Flight height: 24,000 feet a.s.l.; lens focal length: 85.55 mm
Scale: 1:84,000 (approx.)
Date: August 10, 1970
Location: Townships 1 and 2; Ranges 28W1 and 29W1
Map sheets: 1:250,000 62F Virden
1:50,000 62F/3 Gainsborough
Field Shelterbelts Near Lyleton
During the drought of the 1930s this dry area of southwest Manitoba was subject to severe soil erosion. The Prairie Farm Rehabilitation Administration (PFRA) was established to deal with this and other farm problems.
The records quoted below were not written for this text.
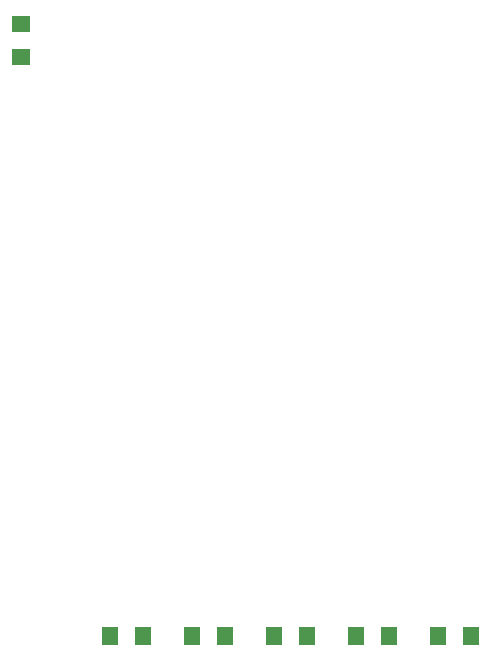
<source format=gbr>
G04 DipTrace 3.3.1.3*
G04 TopPaste.gbr*
%MOIN*%
G04 #@! TF.FileFunction,Paste,Top*
G04 #@! TF.Part,Single*
%ADD45R,0.062986X0.055112*%
%ADD47R,0.055112X0.062986*%
%FSLAX26Y26*%
G04*
G70*
G90*
G75*
G01*
G04 TopPaste*
%LPD*%
D47*
X2922046Y1273700D3*
X3032283D3*
X2648818D3*
X2759054D3*
X2375590D3*
X2485826D3*
X2102361D3*
X2212598D3*
X1829133D3*
X1939369D3*
D45*
X1533700Y3313700D3*
Y3203464D3*
M02*

</source>
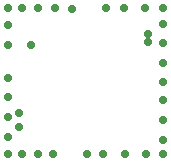
<source format=gbs>
G04 Layer_Color=16711935*
%FSLAX44Y44*%
%MOMM*%
G71*
G01*
G75*
%ADD43C,0.7032*%
D43*
X7000Y6750D02*
D03*
X45000D02*
D03*
X18750D02*
D03*
X32500D02*
D03*
X73750D02*
D03*
X87000Y7000D02*
D03*
X106250D02*
D03*
X138250Y6750D02*
D03*
X123750Y7000D02*
D03*
X138250Y130000D02*
D03*
X7000Y130000D02*
D03*
Y99250D02*
D03*
Y70750D02*
D03*
X61250Y129750D02*
D03*
X90000Y130250D02*
D03*
X7000Y116250D02*
D03*
X18750Y130000D02*
D03*
X32500D02*
D03*
X46250D02*
D03*
X105000D02*
D03*
X122500D02*
D03*
X138250Y101000D02*
D03*
Y67500D02*
D03*
Y84000D02*
D03*
Y116750D02*
D03*
X26500Y99250D02*
D03*
X125000Y108750D02*
D03*
X7000Y37750D02*
D03*
Y21250D02*
D03*
Y54750D02*
D03*
X138250Y35500D02*
D03*
Y19000D02*
D03*
Y52500D02*
D03*
X16250Y41250D02*
D03*
Y30000D02*
D03*
X125000Y101250D02*
D03*
M02*

</source>
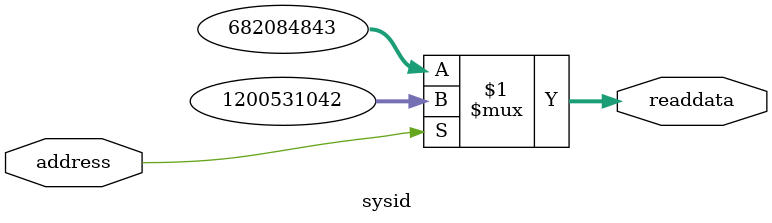
<source format=v>

`timescale 1ns / 1ps
// synthesis translate_on

// turn off superfluous verilog processor warnings 
// altera message_level Level1 
// altera message_off 10034 10035 10036 10037 10230 10240 10030 

module sysid (
               // inputs:
                address,

               // outputs:
                readdata
             )
;

  output  [ 31: 0] readdata;
  input            address;

  wire    [ 31: 0] readdata;
  //control_slave, which is an e_avalon_slave
  assign readdata = address ? 1200531042 : 682084843;

endmodule


</source>
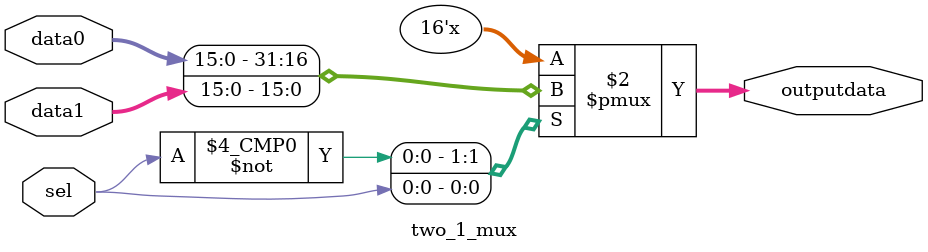
<source format=v>
module two_1_mux(
	data1,
	data0,
	sel,
	outputdata);
	
input [15:0] data0;
input [15:0] data1;
input sel;
output [15:0] outputdata;
reg [15:0] outputdata;

always@(sel or data1 or data0)
begin
case(sel)
	1'b0:	begin
			outputdata<=data0;
			end
	1'b1:begin
			outputdata<=data1;
			end
endcase
end

endmodule

</source>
One result was the planting of field shelterbelts in severely affected areas. “A field shelter belt association was established in the Lyleton district in southwest Manitoba in 1936, and planting began the next year…. In 1952 the project covered 72 square miles, and included over 100 participants with 303 miles of hedges.”[i]
This high-level photo shows the density of belts in townships 1 and 2, range 28W1 around Lyleton 1. The belts harmonize with the DLS, trending east/west 2 or north/south 3. The photograph straddles the U.S.A./Canada border 4. Although essentially the same land division system exists on either side of the border, the two systems do not coincide exactly. In the extreme north of North Dakota is a tier of part sections 5, and north/south section lines are not continuous at the border 6 resulting in a jog on the north/south PR 256 7. Two small creeks traverse the area from west to east; Antler Creek in the south 8 is the more prominent of the two because of its dark-toned wooded banks. This creek and Gainsborough Creek 9 in the north flow east to the Souris (off the photo). In the northwest is the typical mottled tone of ground moraine topography 10. Gravel roads follow some section lines 11, and a CP spur line that finishes just west of Lyleton 12 can be seen in the east.
[i] Warkentin, J. and Ruggles, R. I., op. cit.,1990, 356. Figure 174 is a map of the shelterbelts near Lyleton.